Wash and soak the rice in enough water for 30 minutes.
Make a bouquet gurney with cloves, cinnamon, black pepper, black cardamom and bay leaves.( tie the ingredients in a small piece of white cotton cloth )
Heat 2 tbsp oil in a pressure cooker. When the oil is hot, add cumin seeds.
Add the meat, ginger, whole garlic bulb, salt, 4 cups water and the bouquet gurney in the pressure cooker.
Pressure cook till meat is nicely done ( approx 1 whistle on high heat and then simmer the heat and cook for 10 minutes
Open the cooker once the pressure is released.

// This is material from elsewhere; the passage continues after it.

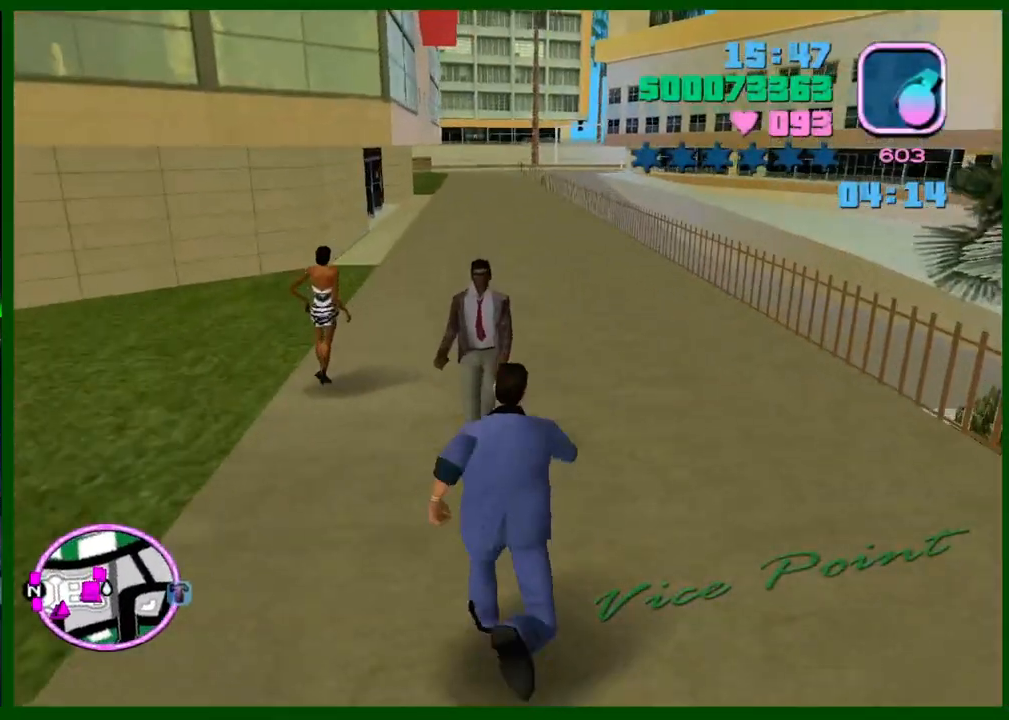
{"keys": ["w"], "mouse": [], "events": [[100, "shift", "up"], [200, "shift", "down"], [283, "shift", "up"], [333, "shift", "down"], [467, "shift", "up"]]}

Check the meat for doneness and cook for some more time if required.
Squeeze the Bouquet gurney and garlic bulb to extract the maximum flavours.
Pass the meat through a strainer and reserve the yakhani ( stock ).

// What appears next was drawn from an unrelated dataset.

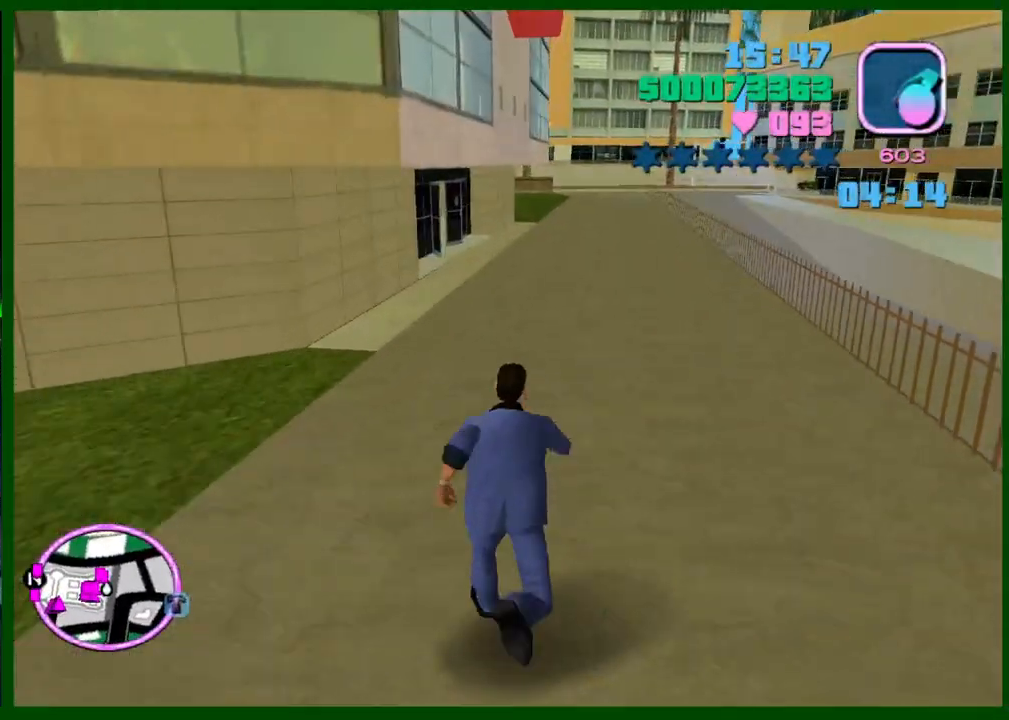
{"keys": ["w"], "mouse": [], "events": [[17, "shift", "down"], [117, "shift", "up"], [217, "shift", "down"], [300, "shift", "up"], [350, "shift", "down"], [450, "shift", "up"]]}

Fry the thinly sliced onions until golden brown.
In a large, thick bottomed pan, heat ghee. Add the meat pieces, yogurt, garam masala and little more than half of the fried onion, cook for 4-5 minutes.
Strain the rice and add it to the pan. Measure the yakhani and add water to it to make 6 cups.Add it to the pan
Add the kewda essence and salt and cover the pan with the lid tightly.
Simmer the heat to low and cook the rice till it is nicely done.
Fluff the Yakhni Pulao with a fork gently. Garnish with fried onions and mint leaves.